First, I like all the allegory in Warm Bodies. Zombies are merely humans who can't feel, who suffer from the ennui of human existence and who only really feel alive by 'living' vicariously through other people; usually by eating their brains. Which might explain the prevalence of reality TV shows... The 'human' humans are what most people would consider the good guys in the show, the people who can live, who can experience new emotions and do new things. The bonies are basically the baddies, the ones who; like the Joker, just want to see the world burn. It's only if the good and ambivalent combine forces that evil can be defeated. Which would have been enough of a metaphor/plot for any show. But instead, warm bodies throws in romance as well. Between a zombie and a human because hey, Twilight taught us that the undead aren't repulsive, they're absolutely irresistible to human females. 

So the film is kinda 'busy' in the messages it sends viewers. There's all the imagery about the human condition, and then there's the cheesy romance. It's really like 'Pick one and go with it'. IMO, the cheesy romance kinda dragged the whole show down. I know you're not supposed to think about it, but this relationship may be even more messed up than Bella and Edward's was. For one thing, at least Edward didn't KILL Bella's current boyfriend, eat his brain and then try to hook up with Bella. Yeah...that's just creepy. And the female knows it and still ends up hooking up with the male zombie in the end.
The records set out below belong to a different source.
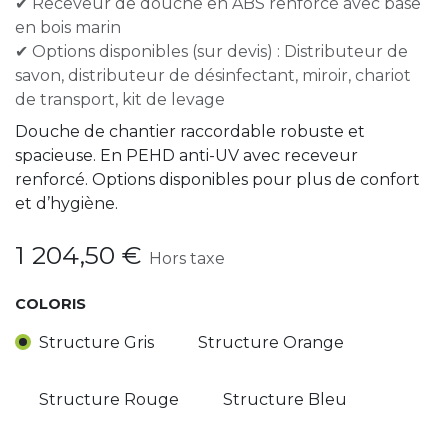
✔ Receveur de douche en ABS renforcé avec base
en bois marin
✔ Options disponibles (sur devis) : Distributeur de
savon, distributeur de désinfectant, miroir, chariot
de transport, kit de levage
Douche de chantier raccordable robuste et
spacieuse. En PEHD anti-UV avec receveur
renforcé. Options disponibles pour plus de confort
et d’hygiène.
1 204,50
€
Hors taxe
COLORIS
Structure Gris
Structure Orange
Structure Rouge
Structure Bleu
Ugh.

Not that I have anything against the whole 'beauty is on the inside' schtick, I mean I liked Beauty and the Beast well enough, but I'm going to draw the line at falling in love in the span of a week, with the zombie that ate your boyfriends brains. Yeah, that's where my suspension of disbelief fails.

Just to summarise, I sorta liked the film. Just couldn't get over the whole zombiebraineatingromance thing. But hey, it's good to see Nicholas Hoult finally starring in a role that can make full use of his acting talent, which is to say none. But that helped him portray a very convincing, lifeless, emotionless zombie. Several times, you can almost imagine it's really a corpse on screen. The only actor that could have been better would be Nicholas Cage -_- Maybe it's something to do with actors called Nicholas not being able to emote. 
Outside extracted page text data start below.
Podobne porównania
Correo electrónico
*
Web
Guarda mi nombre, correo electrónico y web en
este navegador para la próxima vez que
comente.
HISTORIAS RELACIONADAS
Before ending, just a few points that made me go WTF

  1. I have no idea if it was intentional but the last Hoult film I watched; Jack the Giant Slayer, also had him in a hoodie. Is this now his 'preferred' gear for acting? Like how shirt, jeans and denim jacket is Tom Cruises?
  2. Zombies. Considering how many times they're shot/stabbed etc, I'm not really sure how it's possible for them to come back to life. At all. Their organs, if they were to regain any sort of normal human function, would basically crap out and they would die. That's not even mentioning the fact that congealed blood doesn't suddenly START flowing again
  3. Why on earth are all these vehicles that haven't been started for 8+ years still working perfectly? You'd think their batteries would have died by now. Also no airbags deployed when the BMW hit that car. 
  4. Seriously, why is Marcus not the star of the show? At least he's awesome. 
  5. I'm surprised the defacto weapon for the human survivors isn't a shotgun. Expecting someone to be able to shoot a zombie running towards them with a headshot is kinda fucked up. At least a spray weapon would ensure that most zombies would be mulch and you might even; accidentally, hit the head.